─── PROVIDED INFORMATION ───

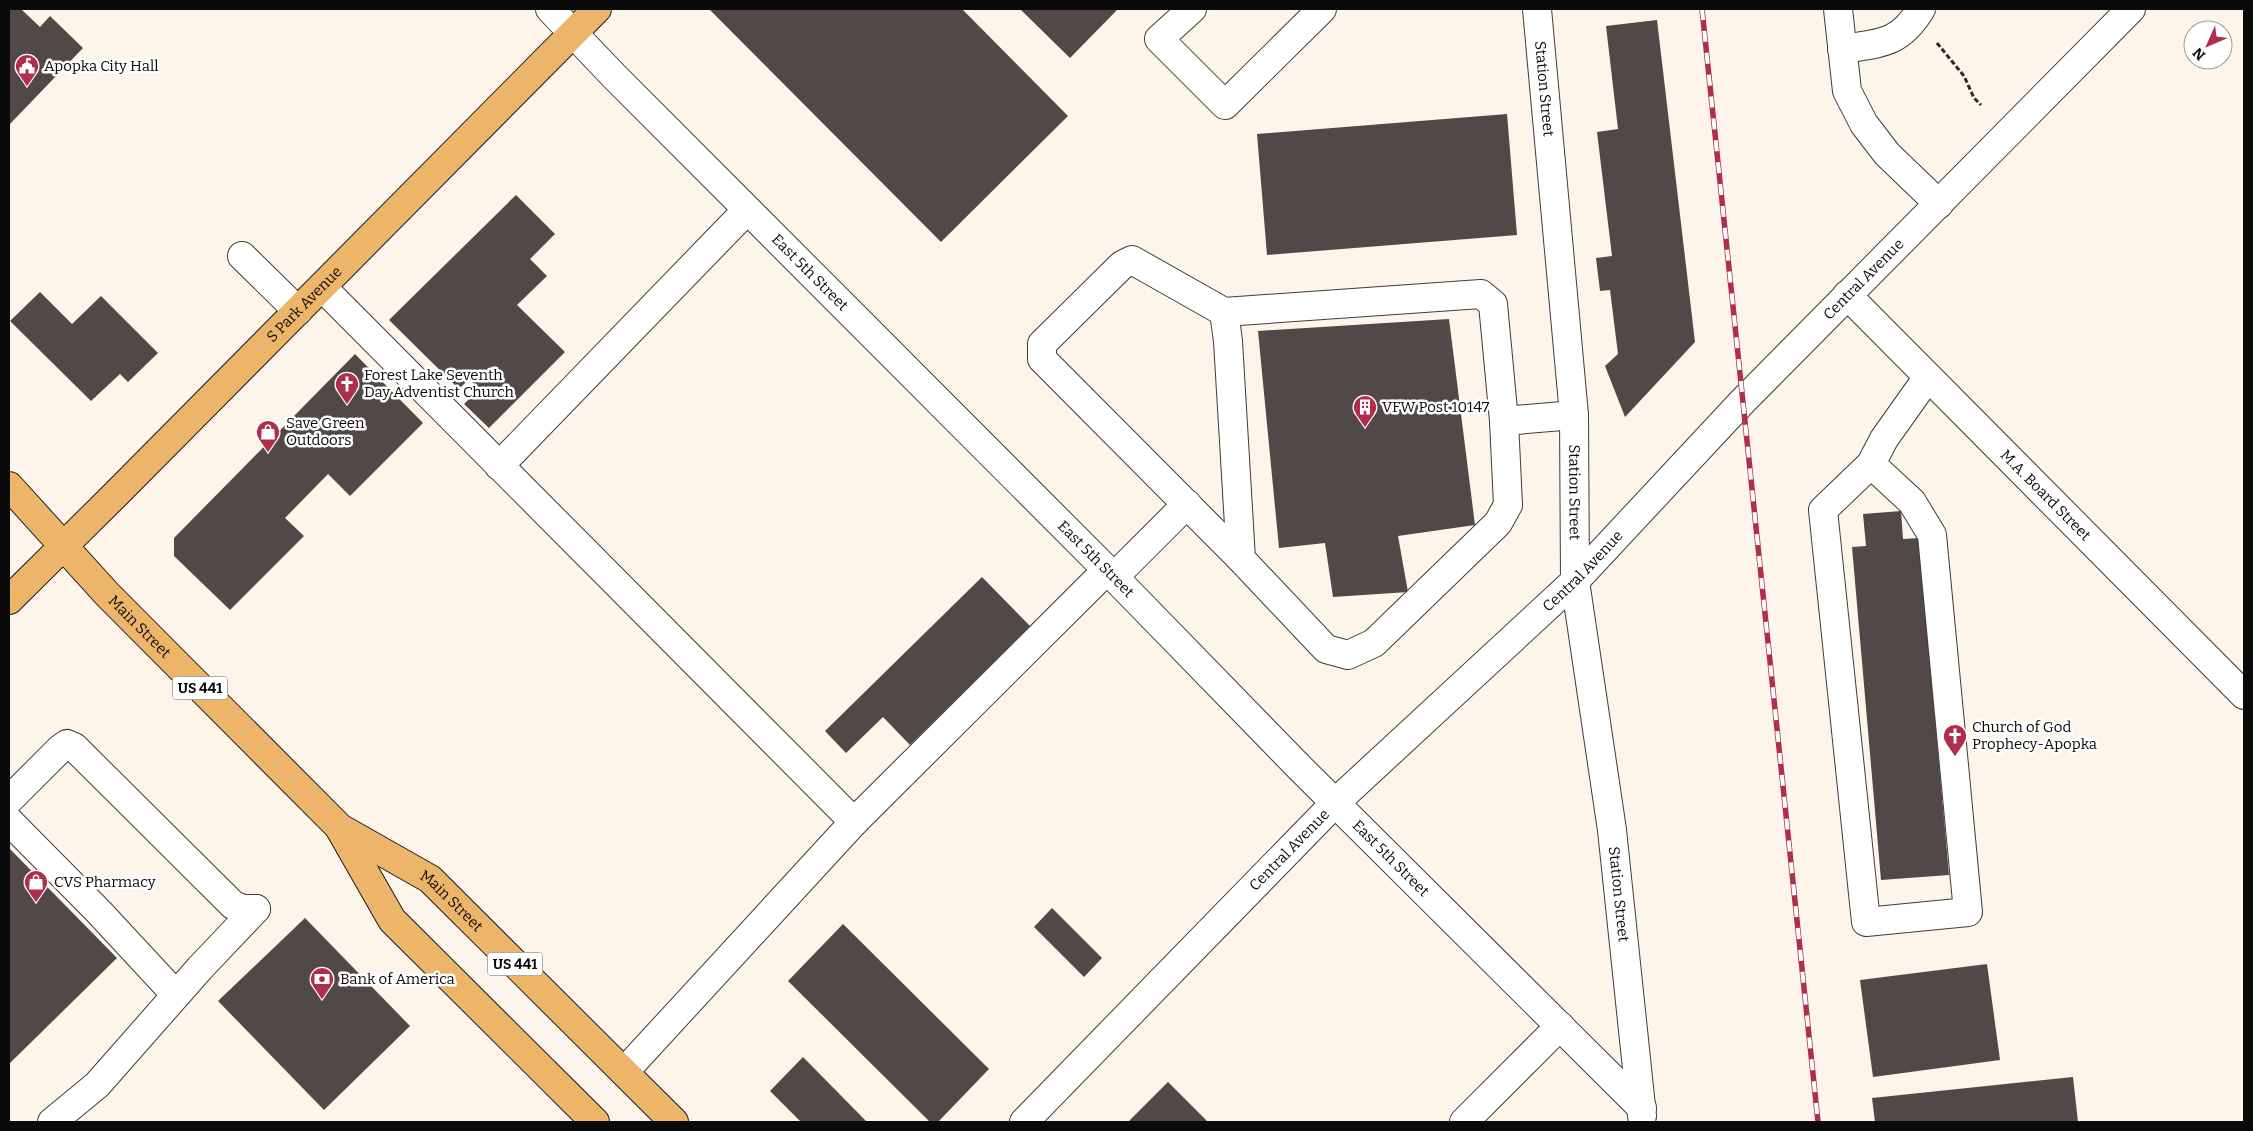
<svg xmlns="http://www.w3.org/2000/svg" width="2253" height="1131" viewBox="0 0 2253 1131" font-family="Bitter,serif">
<style>
.building{fill:#514947}
.lines{fill:none;stroke-linecap:round;stroke-linejoin:round}
.minor-casing{stroke:#3d3d3d;stroke-width:30}
.major-casing{stroke:#1b1b1b;stroke-width:30}
.path{stroke:#2c2c2c;stroke-width:3;stroke-dasharray:5 2.5;stroke-linecap:butt}
.minor{stroke:#fff;stroke-width:28}
.major{stroke:#edb569;stroke-width:28}
.rail-casing{stroke:#ad2f4b;stroke-width:5.5}
.rail{stroke:#fff;stroke-width:4;stroke-dasharray:11;stroke-linecap:butt}
.labels{text-anchor:middle;stroke-width:5;stroke-linejoin:round;paint-order:stroke}
.shield{fill:#fff;stroke:#545454;stroke-width:1}
.shield-label{font-size:14px;font-weight:bold;fill:#0a0a0a}
.poi-label{font-size:15px;fill:#0a0a0a;stroke:#fff;text-anchor:start}
.street-label{font-size:15px;fill:#0a0a0a;stroke:#fff}
</style>
<rect width="100%" height="100%" fill="#fdf5e9"/>
<!-- building -->
<g class="building">
<path d="M9 9H21L40 27 50 16 83 48 9 125Z"/>
<path d="M711 9H962L1068 116 941 242 710 10Z"/>
<path d="M1020 9H1118L1070 58Z"/>
<path d="M1657 20 1695 342 1625 417 1605 366 1618 354 1610 290 1600 291 1596 258 1612 256 1597 132 1618 129 1606 26Z"/>
<path d="M1507 114 1517 235 1267 255 1257 134Z"/>
<path d="M516 195 555 234 530 259 547 276 517 305 565 352 489 428 464 404 479 389 469 379 459 389 389 320Z"/>
<path d="M40 292 72 324 101 296 158 353 128 382 120 374 91 401 10 321Z"/>
<path d="M1449 319 1475 525 1398 536 1408 592 1333 597 1325 543 1279 548 1258 331Z"/>
<path d="M355 354 423 423 350 496 328 474 285 518 304 536 230 610 174 556V538Z"/>
<path d="M1901 511 1903 539 1919 538 1949 875 1881 880 1852 547 1866 546 1863 514Z"/>
<path d="M982 577 1030 626 910 745 883 717 846 753 825 731Z"/>
<path d="M9 848 117 958 9 1064Z"/>
<path d="M1052 908 1102 958 1084 977 1034 927Z"/>
<path d="M305 918 410 1026 324 1110 218 1001Z"/>
<path d="M843 924 989 1069 938 1122H930L788 981Z"/>
<path d="M1987 964 2000 1060 1873 1077 1860 980Z"/>
<path d="M803 1057 867 1122H801L770 1091Z"/>
<path d="M2073 1077 2078 1122H1875L1872 1098Z"/>
<path d="M1168 1082 1208 1122H1128Z"/>
</g>
<g class="lines">
<!-- minor casing -->
<g class="minor-casing">
<g id="minor">
<path id="s1" d="M550 9 613 75 1114 577 1299 767 1642 1108"/>
<path d="M1192 9 1159 39 1225 105 1322 9"/>
<path id="s2" d="M1537 9 1574 415 1575 581 1612 830 1642 1116"/>
<path d="M1838 9 1847 91 1864 124 1887 154 1939 204"/>
<path d="M1842 49C1880 43 1899 45 1921 9"/>
<path d="M242 256 298 311"/>
<path d="M322 287 854 822"/>
<path d="M1481 294 1493 304 1504 421 1508 505 1498 523 1374 643 1348 655 1326 649 1241 559 1228 341 1224 312Z"/>
<path id="s3" d="M1847 295 2244 695"/>
<path d="M1224 312 1132 260 1122 265 1042 344V359L1241 559"/>
<path d="M1504 421 1574 415"/>
<path d="M1871 464 1823 510 1866 922 1968 912 1932 535 1912 502 1871 464 1884 439 1928 377"/>
<path d="M499 466 747 210"/>
<path d="M1114 577 1187 504"/>
<path d="M9 800 60 749 67 744 74 747 233 905 243 909H256"/>
<path d="M9 821 99 912 176 995"/>
<path d="M624 1072 854 822 1107 570"/>
<path d="M52 1122 97 1085 200 968 256 909"/>
<path id="s4" d="M1024 1122 1336 802 1575 581 1743 401 2131 9"/>
<path d="M1464 1122 1560 1026"/>
</g>
</g>
<!-- major casing -->
<g class="major-casing">
<g id="major">
<path id="s5" d="M9 486 107 594 340 828 430 879 674 1122"/>
<path id="s6" d="M9 600 116 494 597 9"/>
<path d="M340 829 392 920 595 1122"/>
</g>
</g>
<!-- path -->
<path class="path" d="M1937 43 1964 76 1974 98 1981 105"/>
<!-- minor -->
<use href="#minor" class="minor"/>
<!-- major -->
<use href="#major" class="major"/>
<!-- rail casing -->
<g class="rail-casing">
<path id="rail" d="M1702 9 1818 1122"/>
</g>
<!-- rail -->
<use href="#rail" class="rail"/>
</g>
<!-- icons -->
<defs>
<g id="civic-pin" transform="scale(1.25)"><path d="M0 17L-7.5 6A9.5 9.5 0 1 1 7.5 6Z" fill="#ad2f4b" stroke="#fff"/><path d="M-.6-6.5H3V-4.5H.6V-3L4-1V1h2V6H-6V1h2V-1L-.6-3ZM-1.2 2.5V6h2.4V2.5Z" fill="#fff"/></g>
<g id="church-pin" transform="scale(1.25)"><path d="M0 17L-7.5 6A9.5 9.5 0 1 1 7.5 6Z" fill="#ad2f4b" stroke="#fff"/><path d="M-1.2-6h2.4v3.5h3.3v2.4h-3.3V6h-2.4V-.1h-3.3v-2.4h3.3Z" fill="#fff"/></g>
<g id="building-pin" transform="scale(1.25)"><path d="M0 17L-7.5 6A9.5 9.5 0 1 1 7.5 6Z" fill="#ad2f4b" stroke="#fff"/><path d="M-4-6H4V6H1V3H-1V6H-4ZM-2.5-4.3h1.7v1.8h-1.7ZM.8-4.3h1.7v1.8H.8ZM-2.5-1h1.7V.8h-1.7ZM.8-1h1.7V.8H.8Z" fill="#fff"/></g>
<g id="shop-pin" transform="scale(1.25)"><path d="M0 17L-7.5 6A9.5 9.5 0 1 1 7.5 6Z" fill="#ad2f4b" stroke="#fff"/><path d="M-5-2.5h2.3a2.7 3.5 0 0 1 5.4 0H5L5.5 6h-11ZM-1.5-2.5h3a1.5 2.3 0 0 0-3 0Z" fill="#fff"/></g>
<g id="bank-pin" transform="scale(1.25)"><path d="M0 17L-7.5 6A9.5 9.5 0 1 1 7.5 6Z" fill="#ad2f4b" stroke="#fff"/><path d="M-6-4H6V4H-6ZM0-2.3a2.3 2.3 0 1 0 0 4.6a2.3 2.3 0 1 0 0-4.6Z" fill="#fff"/></g>
</defs>
<g fill-rule="evenodd">
<use href="#civic-pin" x="27" y="66"/>
<use href="#church-pin" x="347" y="384"/>
<use href="#building-pin" x="1365" y="407"/>
<use href="#shop-pin" x="268" y="432"/>
<use href="#church-pin" x="1955" y="736"/>
<use href="#shop-pin" x="36" y="882"/>
<use href="#bank-pin" x="322" y="979"/>
</g>
<g class="labels">
<!-- shield labels -->
<g class="shield">
<rect x="172.5" y="676.5" width="55" height="23" rx="4"/>
<rect x="487.5" y="952.5" width="55" height="23" rx="4"/>
</g>
<g class="shield-label">
<text x="200" y="693">US 441</text>
<text x="515" y="969">US 441</text>
</g>
<!-- poi labels -->
<g class="poi-label">
<text x="44" y="71">Apopka City Hall</text>
<text x="364" y="380">Forest Lake Seventh<tspan x="364" dy="17">Day Adventist Church</tspan></text>
<text x="1382" y="412">VFW Post 10147</text>
<text x="286" y="428">Save Green<tspan x="286" dy="17">Outdoors</tspan></text>
<text x="1972" y="732">Church of God<tspan x="1972" dy="17">Prophecy-Apopka</tspan></text>
<text x="54" y="887">CVS Pharmacy</text>
<text x="340" y="984">Bank of America</text>
</g>
<!-- street labels -->
<g class="street-label">
<text dy="5" stroke="none"><textPath href="#s2" startOffset="80">Station Street</textPath></text>
<text dy="5" stroke="none"><textPath href="#s1" startOffset="370">East 5th Street</textPath></text>
<text dy="5" stroke="none"><textPath href="#s4" startOffset="1190">Central Avenue</textPath></text>
<text dy="5" stroke="none"><textPath href="#s6" startOffset="418">S Park Avenue</textPath></text>
<text dy="5" stroke="none"><textPath href="#s2" startOffset="485">Station Street</textPath></text>
<text dy="5" stroke="none"><textPath href="#s3" startOffset="282">M.A. Board Street</textPath></text>
<text dy="5" stroke="none"><textPath href="#s1" startOffset="775">East 5th Street</textPath></text>
<text dy="5" stroke="none"><textPath href="#s4" startOffset="785">Central Avenue</textPath></text>
<text dy="5" stroke="none"><textPath href="#s5" startOffset="192">Main Street</textPath></text>
<text dy="5" stroke="none"><textPath href="#s4" startOffset="380">Central Avenue</textPath></text>
<text dy="5" stroke="none"><textPath href="#s1" startOffset="1195">East 5th Street</textPath></text>
<text dy="5" stroke="none"><textPath href="#s2" startOffset="890">Station Street</textPath></text>
<text dy="5" stroke="none"><textPath href="#s5" startOffset="610">Main Street</textPath></text>
</g>
</g>
<!-- border -->
<rect width="2253" height="1131" fill="none" stroke="#0a0a0a" stroke-width="20"/>
<!-- north arrow -->
<g transform="translate(2208 45) rotate(225)"><circle r="24" fill="#ffffff" stroke="#9d9d9d"/>
<path d="M0-4L9 19L0 12L-9 19Z" fill="#ad2f4b"/>
<text y="-8" font-size="14" font-weight="bold" text-anchor="middle" fill="#0a0a0a">N</text>
</g>
</svg>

───

§ TASK OBJECTIVE
Set down exactly the lines of the data above, beginning with the line that has "<!-- minor casing -->" and ending with the line that has "49C1880 43 1899", and no others.

§ EXPECTED ANSWER
<!-- minor casing -->
<g class="minor-casing">
<g id="minor">
<path id="s1" d="M550 9 613 75 1114 577 1299 767 1642 1108"/>
<path d="M1192 9 1159 39 1225 105 1322 9"/>
<path id="s2" d="M1537 9 1574 415 1575 581 1612 830 1642 1116"/>
<path d="M1838 9 1847 91 1864 124 1887 154 1939 204"/>
<path d="M1842 49C1880 43 1899 45 1921 9"/>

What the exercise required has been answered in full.